Even so, Bush faces a real dilemma, said Cordesman, now with the Center for Strategic and International Studies. “The president’s legacy, if he fails in Iraq, historically is an absolute disaster. President Bush and the Bush administration can scarcely ignore that problem.”
“If you pull out troops too quickly now, and you see the situation in Iraq collapse before the midterm elections, the impact is going to be far more serious than if you keep the troops in at reasonable levels,” Cordesman said.
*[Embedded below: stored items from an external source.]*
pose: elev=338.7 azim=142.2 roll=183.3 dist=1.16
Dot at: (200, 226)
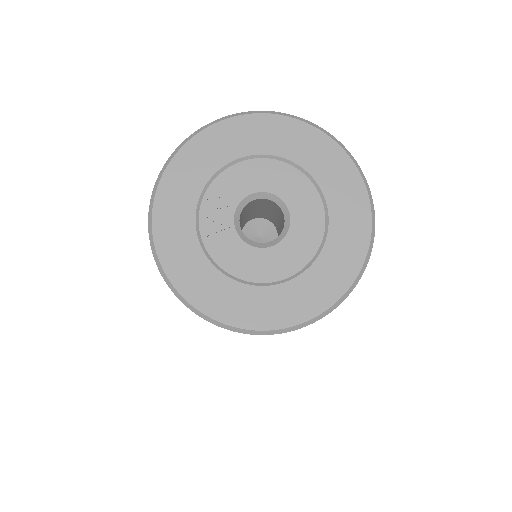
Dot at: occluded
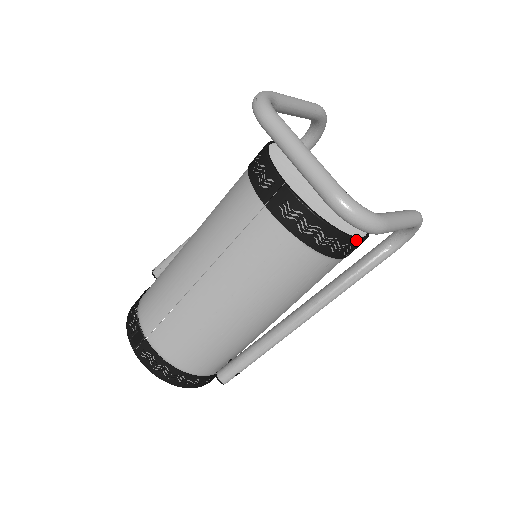
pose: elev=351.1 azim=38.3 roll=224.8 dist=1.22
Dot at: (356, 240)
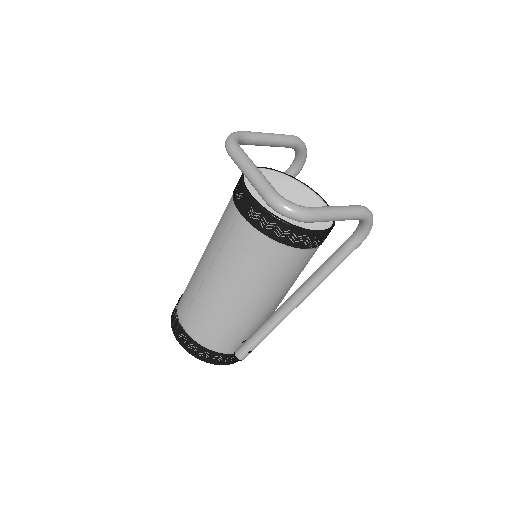
Dot at: (310, 232)
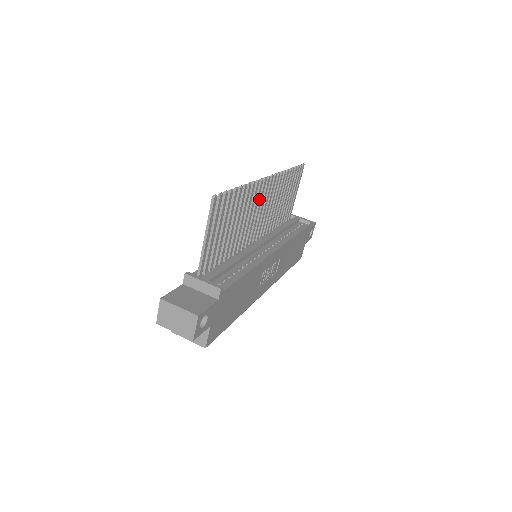
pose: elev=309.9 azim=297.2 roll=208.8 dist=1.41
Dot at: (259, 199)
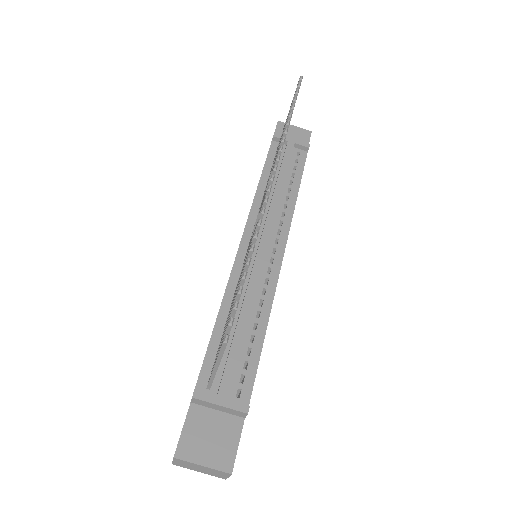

Regardless of whether attacks against U.S. troops are increasing overall or remaining constant, the deaths over the past few days of Marines in western Iraq — including multiple losses for the community of Brook Park, Ohio — underscore that things in Iraq are not going well.
Jeff Mers, commander of a VFW post that has raised money and sent care packages to the Columbus-based Marine company that suffered the heaviest losses, said that even before this week’s attacks, he and other veterans were dazed from attending funerals.
“I think I’ve been to nine of these just in central Ohio in the past few months,” he said.
Bush called the fallen Marines a “grim reminder” that America is still at war.
The war will be a major factor in the 2006 midterm congressional races and could be one in the 2008 presidential race, said Stephen Cimbala, a Pennsylvania State University political scientist who has studied the impact of wars on American politics.
“If you look at it from a Republican point of view, by the 2006 congressional elections, you’re going to want to have a timetable in place for withdrawal of U.S. forces and their replacement by Iraqis. And by the fall of 2008, you will want to have most U.S. forces out of there,” Cimbala said.